El orgullo de ser los elegidos ha sido a la vez su grandeza y la causa de sus desgracias. Su grandeza, porque Dios se ha manifestado durante siglos cercano a su pueblo, dirigiendo al pueblo con patriarcas y reyes, enviando profetas y haciendo prodigios. Su desgracia, porque el mismo orgullo les ha llevado a empecinarse de tal modo en defender la raza, la tierra y la ley de tal modo, que han perdido de vista lo más importante: al Dios que los guiaba.

El Evangelio de hoy me parece tristísimo a este respecto. Jesús no viene a reformar lo anterior, el Antiguo Testamento, sino a poner lo que falta, que es mucho. Viene a dar plenitud, no a reinterpretar o meterse en las agotadoras polémicas de aquel momento. Lo ya revelado en la ley y los profetas es definitivo. Jesús lo deja meridianamente claro en el evangelio. Pero ahora Dios mismo viene a elevar lo ya dicho, lo ya prometido.

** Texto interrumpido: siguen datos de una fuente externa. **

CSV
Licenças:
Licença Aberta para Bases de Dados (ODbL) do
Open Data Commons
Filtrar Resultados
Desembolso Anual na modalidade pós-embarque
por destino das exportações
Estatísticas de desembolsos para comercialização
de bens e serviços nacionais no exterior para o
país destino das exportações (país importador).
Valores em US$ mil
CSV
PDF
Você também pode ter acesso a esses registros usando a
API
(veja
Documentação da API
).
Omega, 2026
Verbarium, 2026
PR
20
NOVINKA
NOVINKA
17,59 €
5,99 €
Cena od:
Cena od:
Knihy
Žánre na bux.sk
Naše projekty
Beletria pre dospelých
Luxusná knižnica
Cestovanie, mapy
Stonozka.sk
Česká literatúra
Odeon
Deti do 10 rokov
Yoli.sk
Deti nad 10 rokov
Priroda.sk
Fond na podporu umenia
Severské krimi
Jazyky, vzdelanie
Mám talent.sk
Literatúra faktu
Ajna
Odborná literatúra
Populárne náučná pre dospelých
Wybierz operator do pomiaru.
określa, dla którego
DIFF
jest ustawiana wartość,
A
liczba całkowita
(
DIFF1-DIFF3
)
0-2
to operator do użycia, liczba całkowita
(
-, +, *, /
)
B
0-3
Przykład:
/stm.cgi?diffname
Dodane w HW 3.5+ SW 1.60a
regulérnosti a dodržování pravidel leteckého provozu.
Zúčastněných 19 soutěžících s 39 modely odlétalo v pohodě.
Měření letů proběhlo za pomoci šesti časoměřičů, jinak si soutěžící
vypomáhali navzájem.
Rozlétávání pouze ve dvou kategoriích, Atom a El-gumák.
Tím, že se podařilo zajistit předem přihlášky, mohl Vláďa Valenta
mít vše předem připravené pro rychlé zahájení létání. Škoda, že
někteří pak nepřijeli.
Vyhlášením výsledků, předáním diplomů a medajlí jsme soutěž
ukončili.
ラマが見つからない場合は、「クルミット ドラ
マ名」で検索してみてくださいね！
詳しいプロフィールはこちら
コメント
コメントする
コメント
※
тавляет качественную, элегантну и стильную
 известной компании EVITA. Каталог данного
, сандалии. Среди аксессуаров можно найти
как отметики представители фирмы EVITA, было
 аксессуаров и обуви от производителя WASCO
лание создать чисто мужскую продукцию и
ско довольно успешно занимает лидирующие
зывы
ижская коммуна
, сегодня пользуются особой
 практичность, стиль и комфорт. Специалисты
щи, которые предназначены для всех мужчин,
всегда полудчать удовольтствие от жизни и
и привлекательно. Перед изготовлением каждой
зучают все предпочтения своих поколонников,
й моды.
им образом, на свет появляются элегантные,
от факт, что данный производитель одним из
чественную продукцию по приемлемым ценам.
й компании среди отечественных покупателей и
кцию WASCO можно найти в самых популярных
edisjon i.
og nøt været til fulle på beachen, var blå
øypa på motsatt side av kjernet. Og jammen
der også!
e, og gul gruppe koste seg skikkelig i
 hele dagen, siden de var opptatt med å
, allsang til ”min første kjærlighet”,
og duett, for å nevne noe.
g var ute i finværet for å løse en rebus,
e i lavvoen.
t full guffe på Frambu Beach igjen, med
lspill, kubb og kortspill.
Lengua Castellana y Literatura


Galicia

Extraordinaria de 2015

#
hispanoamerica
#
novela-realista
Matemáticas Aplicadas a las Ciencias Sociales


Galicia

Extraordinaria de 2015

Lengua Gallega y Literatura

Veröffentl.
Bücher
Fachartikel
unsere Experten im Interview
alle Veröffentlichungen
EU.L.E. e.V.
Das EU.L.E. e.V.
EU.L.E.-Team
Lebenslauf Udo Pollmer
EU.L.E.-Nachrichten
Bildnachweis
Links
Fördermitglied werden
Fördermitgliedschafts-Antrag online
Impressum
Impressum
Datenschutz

Jesús es judío, hijo de José, descendiente de David y, por lo tanto, Rey legítimo de Israel; es el Profeta por antonomasia, el Verbo encarnado que habla a los hombres de los misterios divinos; es el nuevo Templo, que contiene las tablas de la Ley eterna de la caridad, que es el Espíritu Santo.

En la plenitud de los tiempos, Dios se encarnó —como celebrábamos ayer—, y vino a establecer su morada con nosotros. Y este peculiar peregrino divino y humano que desea inaugurar el nuevo pueblo de Dios, abriendo sus puertas no sólo a los judíos, sino a todos los elegidos de Dios; este peregrino que quiere guiar a la tierra nueva y al cielo nuevo; este peregrino que aparece como Maestro del corazón y modelo de caridad, la nueva ley; a este Dios peregrino, se le cierran las puertas.

¡Que Jerusalén glorifique al Señor; que reconozca su venida; que encuentre a su Salvador en medio de ella! Si no, la desgracia del pueblo judío se perpetuará hasta el final de los tiempos.